After grinding, these implements underwent laborious polishing by friction with the hand or with leather.

At the same time that these artificially smoothed tools were fabricated, flint was used, beautifully chipped and flaked, to form arrow and spear heads and swords. The arrow-heads are either leaf-shaped or tanged.

The pottery of the dolmen-builders is very rude. It is made of clay mingled with coarse fragments of stone or shell, is very thick and badly tempered; it is hand-made, and seems hardly capable of enduring exposure to a brisk fire. The vessels have usually broad mouths, with an overhanging rim like a turned-back glove-cuff, and below this the vessel rapidly slopes away. The ornamentation is constant everywhere. It consisted of zigzags, chevrons, depressions made by twisted cord, and finger-nail marks in rings round the bowls or rims. It was not till late in the Bronze Age that circles and spirals were adopted.

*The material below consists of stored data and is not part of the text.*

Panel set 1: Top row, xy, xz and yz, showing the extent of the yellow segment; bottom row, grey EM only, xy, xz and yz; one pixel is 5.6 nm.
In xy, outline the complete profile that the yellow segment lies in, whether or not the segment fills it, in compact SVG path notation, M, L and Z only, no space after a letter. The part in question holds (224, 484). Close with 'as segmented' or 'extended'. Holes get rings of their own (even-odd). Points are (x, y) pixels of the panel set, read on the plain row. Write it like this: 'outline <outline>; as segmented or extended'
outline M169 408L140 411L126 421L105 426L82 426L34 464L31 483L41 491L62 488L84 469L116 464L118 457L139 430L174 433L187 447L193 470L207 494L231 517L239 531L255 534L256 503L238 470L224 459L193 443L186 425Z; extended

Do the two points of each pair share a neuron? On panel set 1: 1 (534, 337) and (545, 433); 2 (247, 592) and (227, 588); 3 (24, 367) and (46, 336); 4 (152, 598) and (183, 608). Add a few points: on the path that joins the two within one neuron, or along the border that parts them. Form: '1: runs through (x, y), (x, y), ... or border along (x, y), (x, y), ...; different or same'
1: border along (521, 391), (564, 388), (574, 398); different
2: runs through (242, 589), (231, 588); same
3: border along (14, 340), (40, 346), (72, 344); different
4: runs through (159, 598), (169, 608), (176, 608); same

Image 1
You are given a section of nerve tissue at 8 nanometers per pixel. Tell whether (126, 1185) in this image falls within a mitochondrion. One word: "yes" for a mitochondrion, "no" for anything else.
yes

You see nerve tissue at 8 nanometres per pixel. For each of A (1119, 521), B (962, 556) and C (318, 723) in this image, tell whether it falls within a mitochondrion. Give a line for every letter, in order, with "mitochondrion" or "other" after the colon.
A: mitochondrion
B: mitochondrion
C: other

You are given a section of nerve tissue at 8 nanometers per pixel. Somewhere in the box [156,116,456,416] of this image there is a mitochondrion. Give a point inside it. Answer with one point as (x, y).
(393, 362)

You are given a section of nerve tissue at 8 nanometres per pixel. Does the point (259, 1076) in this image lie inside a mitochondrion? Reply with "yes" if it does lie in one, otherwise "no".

Celtic ornamentation is altogether different.

Whilst the long-headed dolmen-builder crept along the coast of Europe, there was growing up among the mountains and lakes of Central Europe a hardy round-headed race—the Aryan, destined to be his master. Was it through instinct of what was to be, that the Ivernian shrank from penetrating into the heart of the Continent, and clung to the seaboard?